Food for Thought

Janine Brodie, a Trudeau Fellow, gave a thought-provoking ‘big thinking’ lecture at the 2012 Congress of Humanities and Social Sciences in Waterloo, entitled, Social Literacy and Social Justice in Times of Crisis. Her lecture was a brilliant political analysis of the current trends affecting Canadian society, with a rich history of critical role of the social sciences. I am going to quote liberally from her paper, to share some of her critical insights into our present economic and social trajectory, and I strongly encourage you to read the entire paper.

The present global economic crisis denies the next generation the promise of social mobility, which is so critical to the implicit social contract of liberal democracies (p. 4)

The 2011 OECD report reminds member countries that income redistribution is “at the core of responsible government” (p. 8).

In his 1931 book, Inequality, Tawney argues that democracy is an inherently unstable form of government unless it is also committed to the elimination of all forms of privilege and to the taming of economic power (1931: 30) (p. 10).

The social sciences challenged hierarchy, fatalism and ignorance, and generated new ways of thinking about the possibilities of democratic governance (Delanty, 1997: 25) (p.10). The social in social literacy is irreducibly relational, emphasizing our mutual interdependence while literacy refers to proficiency in a particular way of seeing and understanding (p. 12).

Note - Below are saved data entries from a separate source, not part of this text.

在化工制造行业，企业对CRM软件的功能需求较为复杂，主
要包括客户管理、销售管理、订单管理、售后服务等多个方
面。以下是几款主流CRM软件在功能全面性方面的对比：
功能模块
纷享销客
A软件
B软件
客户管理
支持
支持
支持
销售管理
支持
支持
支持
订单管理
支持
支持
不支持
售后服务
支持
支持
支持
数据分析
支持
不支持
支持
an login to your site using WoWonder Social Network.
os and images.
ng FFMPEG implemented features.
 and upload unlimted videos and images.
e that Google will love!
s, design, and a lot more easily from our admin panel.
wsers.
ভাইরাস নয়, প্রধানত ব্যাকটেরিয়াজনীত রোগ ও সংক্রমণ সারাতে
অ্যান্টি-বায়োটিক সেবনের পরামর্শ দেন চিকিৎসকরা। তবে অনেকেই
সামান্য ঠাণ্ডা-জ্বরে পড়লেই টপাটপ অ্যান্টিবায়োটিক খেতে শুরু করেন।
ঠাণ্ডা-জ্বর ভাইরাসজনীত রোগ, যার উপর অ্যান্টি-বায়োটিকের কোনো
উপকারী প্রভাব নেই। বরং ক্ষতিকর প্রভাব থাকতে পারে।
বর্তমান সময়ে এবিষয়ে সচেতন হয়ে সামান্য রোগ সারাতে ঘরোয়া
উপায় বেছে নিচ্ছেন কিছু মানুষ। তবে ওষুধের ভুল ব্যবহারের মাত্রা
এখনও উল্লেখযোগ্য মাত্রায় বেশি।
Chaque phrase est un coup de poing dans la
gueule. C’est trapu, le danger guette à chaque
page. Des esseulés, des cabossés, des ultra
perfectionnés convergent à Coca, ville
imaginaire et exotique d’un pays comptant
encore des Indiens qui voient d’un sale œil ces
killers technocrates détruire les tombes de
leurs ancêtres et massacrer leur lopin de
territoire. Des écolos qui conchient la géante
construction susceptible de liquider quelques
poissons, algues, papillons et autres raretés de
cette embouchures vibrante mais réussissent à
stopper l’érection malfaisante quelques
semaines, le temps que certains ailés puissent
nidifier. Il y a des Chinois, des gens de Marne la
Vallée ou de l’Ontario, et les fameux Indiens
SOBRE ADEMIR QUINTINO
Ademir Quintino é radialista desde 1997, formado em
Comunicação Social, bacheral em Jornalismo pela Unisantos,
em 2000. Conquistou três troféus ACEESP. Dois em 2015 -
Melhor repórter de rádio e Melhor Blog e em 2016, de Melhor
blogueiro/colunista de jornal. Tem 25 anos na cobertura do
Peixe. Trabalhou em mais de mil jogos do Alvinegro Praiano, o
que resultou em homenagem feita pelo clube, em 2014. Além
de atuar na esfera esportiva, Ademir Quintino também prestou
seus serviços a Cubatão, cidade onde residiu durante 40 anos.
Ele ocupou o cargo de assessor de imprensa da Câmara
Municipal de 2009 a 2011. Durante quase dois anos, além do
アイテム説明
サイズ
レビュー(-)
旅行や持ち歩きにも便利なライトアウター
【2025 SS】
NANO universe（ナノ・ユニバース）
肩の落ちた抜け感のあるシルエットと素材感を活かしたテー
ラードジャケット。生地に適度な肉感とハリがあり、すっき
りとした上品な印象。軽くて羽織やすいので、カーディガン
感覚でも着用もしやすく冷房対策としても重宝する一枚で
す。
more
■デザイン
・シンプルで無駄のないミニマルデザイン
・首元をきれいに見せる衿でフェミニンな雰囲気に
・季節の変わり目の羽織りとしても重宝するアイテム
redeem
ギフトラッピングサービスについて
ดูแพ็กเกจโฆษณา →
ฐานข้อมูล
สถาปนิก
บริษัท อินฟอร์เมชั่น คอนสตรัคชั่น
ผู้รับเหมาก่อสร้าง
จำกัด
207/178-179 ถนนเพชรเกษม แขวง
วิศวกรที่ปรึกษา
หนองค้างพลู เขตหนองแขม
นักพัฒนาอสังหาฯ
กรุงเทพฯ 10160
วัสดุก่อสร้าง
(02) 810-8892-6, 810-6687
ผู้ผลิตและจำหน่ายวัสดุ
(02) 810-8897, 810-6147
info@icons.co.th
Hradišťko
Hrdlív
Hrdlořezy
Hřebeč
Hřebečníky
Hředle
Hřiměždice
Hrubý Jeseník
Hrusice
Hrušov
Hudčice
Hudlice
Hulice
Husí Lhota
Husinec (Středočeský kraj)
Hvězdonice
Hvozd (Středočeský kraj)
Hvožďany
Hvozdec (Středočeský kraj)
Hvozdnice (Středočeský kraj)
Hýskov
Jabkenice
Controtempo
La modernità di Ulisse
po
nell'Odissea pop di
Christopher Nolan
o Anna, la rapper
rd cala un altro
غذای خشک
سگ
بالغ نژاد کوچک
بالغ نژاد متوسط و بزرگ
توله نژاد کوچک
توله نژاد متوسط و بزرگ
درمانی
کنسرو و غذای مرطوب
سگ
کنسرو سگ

Can we really comes to grips with our uncertain world without first interrogating the profoundly anti-social instincts of market-driven governance that have informed our politics and our daily lives for more than a generation (p. 15)?

Between 1980 and 2009, the market incomes of the top 20% of earners in Canada increased by 38%, remained stagnant for the middle 20%, and dropped by 11% for the bottom 20%. In the decade between 1997 and 2007, the top 1% took 32% of all income growth (CCPA, 2012) (p. 19).

Nothing has trickled down, except perhaps insecurity and uncertainty (p. 19).

It is far easier to change the subject or shoot the messenger: in short, to manufacture social illiteracy. . .Typically junk politics breeds contempt for experts and science and asserts stark divisions between taxpayers and freeloaders, immigrants and native born, public workers and private workers, and criminals and victims (DeMott, 2003; Himmelfarb, 2011:6) (pp. 20-12).

 In Canada, we see the production of social illiteracy in the staging of horizontal antagonisms, the silencing of equity-seeking groups, and the suppression of social knowledge. The dismantling of equity-seeking and environmental groups is another vector in the active production of social illiteracy in contemporary Canada (p. 21-22).

How can we [social scientists] inform Canadians about changing social needs or contribute to evidence-based policy-making with outdated and insufficient information?